Firstly, there is widespread public support for military intervention within those countries. There is no liberal elite jumping up and down trying to convince the populations that they are wrong, when reality dictates otherwise. People in the former Eastern Bloc understand that in order to gain liberty and freedom, there is a cost to be paid. And they are prepared to pay that cost, with force, if necessary. Threat of terrorist repurcussions does not cower them. They are brave, and prepared to stand by their beliefs and motives.

Secondly, the likes of Bulgaria and Romania are still not on the world radar. The reason that France is targeted by terrorists is not because of its world view on terrorism, but because France has a reputed tradition of freedom and liberty. France's other tradition, of cowardly backing down against military threat whenever it has counted, is what makes France a particularly attractive hit. Attacks in Paris make world headlines. They also make Parisians even more frightened of standing up against the threat.

On the other hand, Prague is used to being threatened. Warsaw has been decimated before. The inhabitants of Sofia become stronger when under attack. Apart from the fact that terrorists seek to maximise world exposure of their actions--a hit in Eastern Europe would never get the same effect as it would in the West--such an attack would not change domestic public opinion. If anything, it would harden their resolve.

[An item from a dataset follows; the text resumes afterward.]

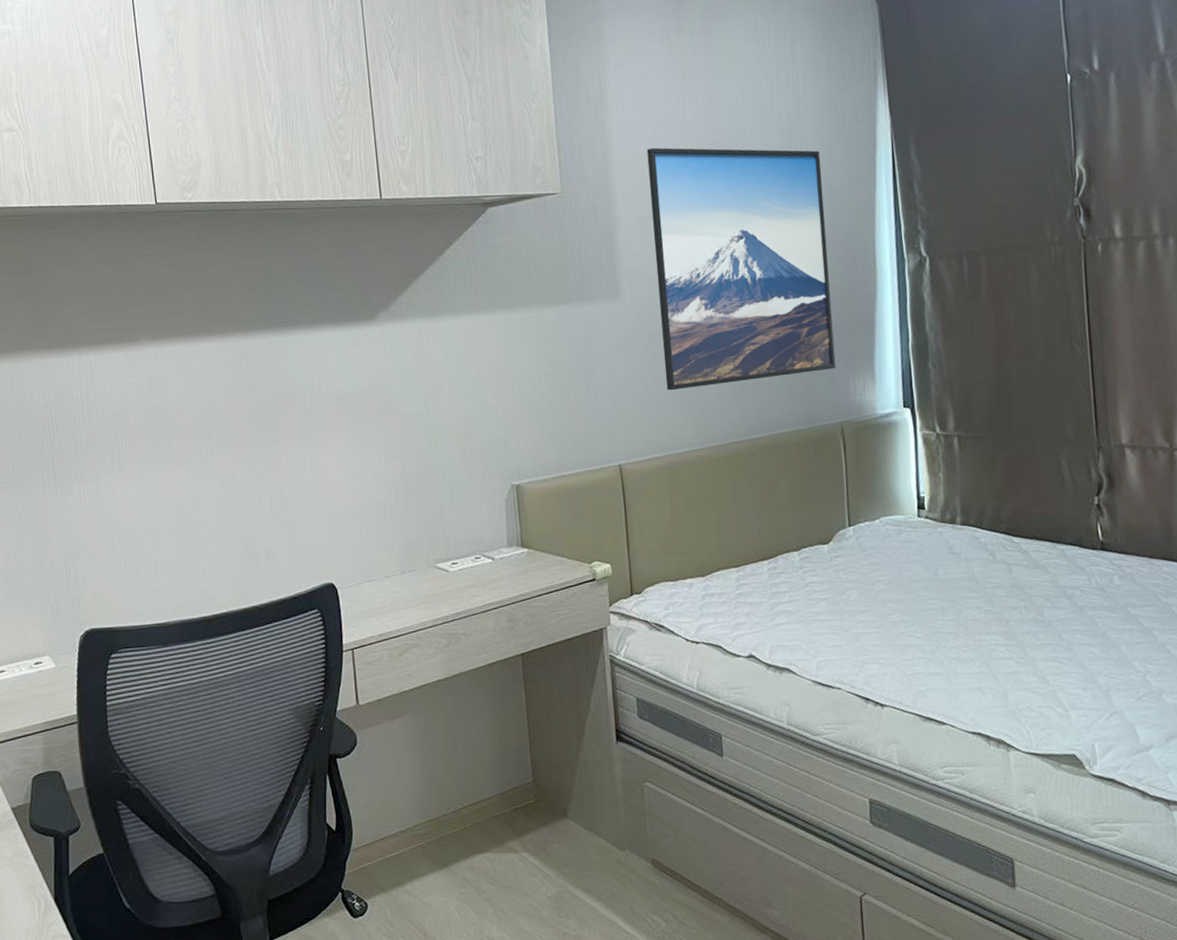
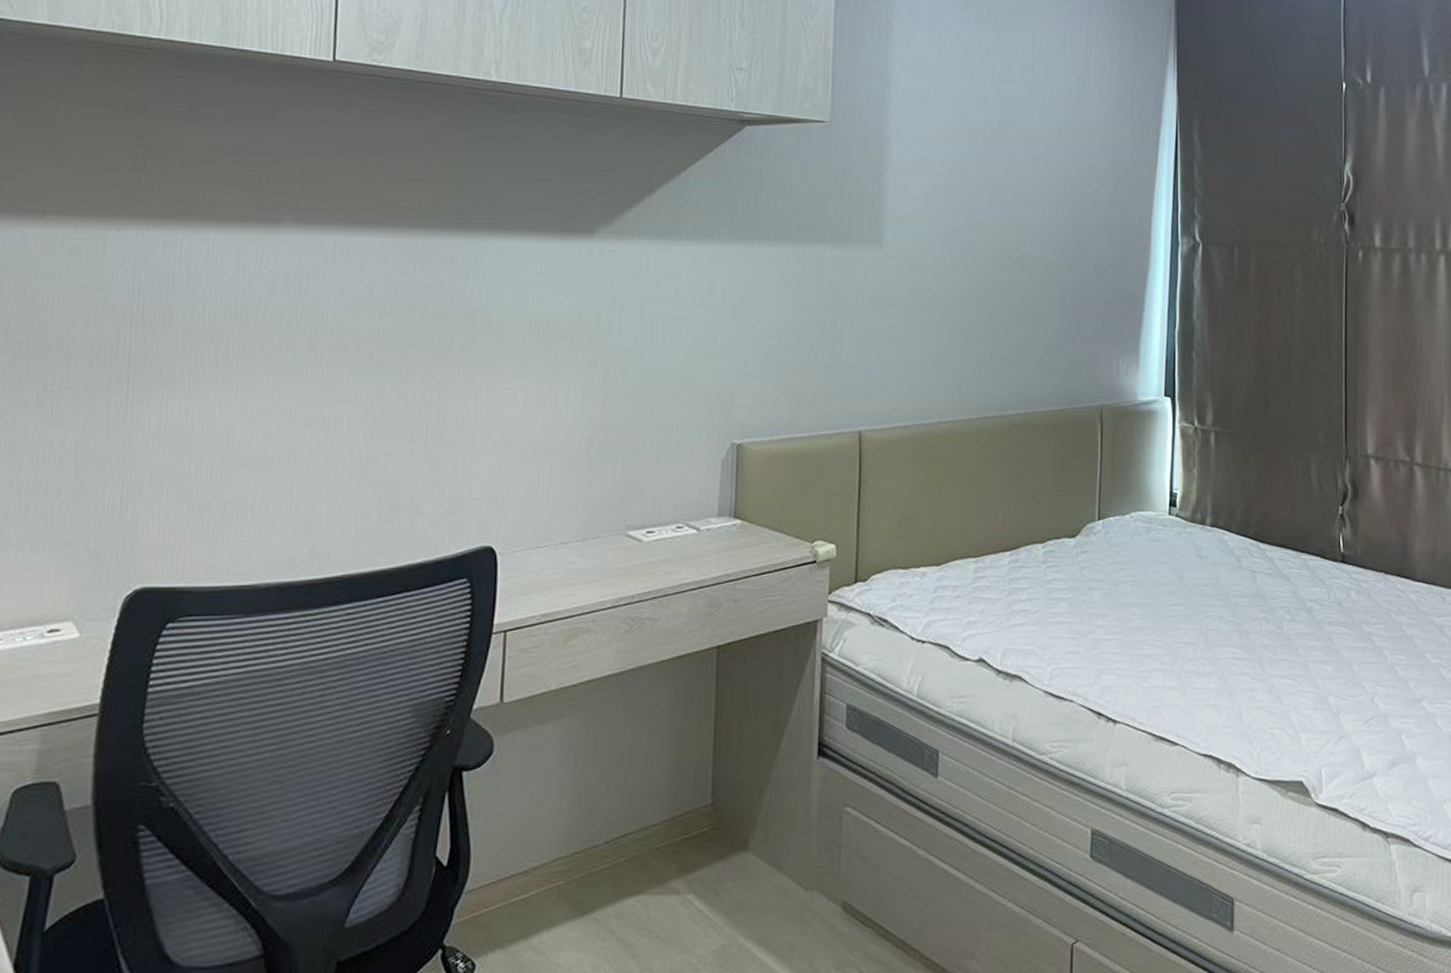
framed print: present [646,147,837,391] -> none [921,89,1106,354]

Terrorists learned the lesson of the September 11 attacks. The Taliban is almost non-existent now, because it chose a soft target in a hard country. The United States whacked back, because Americans are strong and resilient, and have proved time and time again that they will stand up to protect their own interests when it counts, and will take unilateral action even in the face of negative public opinion, when it sees fit, for the greater good. That hard-line attitude by the world's one remaining superpower is resented by many, yet the Left refuse to understand that it is exactly that hard-line attitude by the one superpower that guarantees us the little security that we have in the world today. To the same extent, civilians in Eastern Europe are a soft target, but the people are hard enough to withstand that threat.

So what would be the consequences of New Zealand if it participated in the War against Terror? Well, the reality is that New Zealand would become a target of terrorism. But not as a consequence of its participation--because it is a target already. What makes New Zealand a target for terrorists is our belief in freedom and democracy--but our unwillingness to back that commitment up with action. We are still under a heavy liberal influence, which would buckle at any sign of terrorist threat. Unlike Australia, which participates in the world and pulls its weight, New Zealand's liberal agenda has made us soft and lacking in resilience.

And that's the great tragedy. It isn't New Zealand's actual stance in the world that makes us a terrorist threat, but the cowardice of liberal New Zealanders who, instead of supporting our international actions, constantly seek to undermine them, and give terrorists the belief that we will roll over at the slightest threat.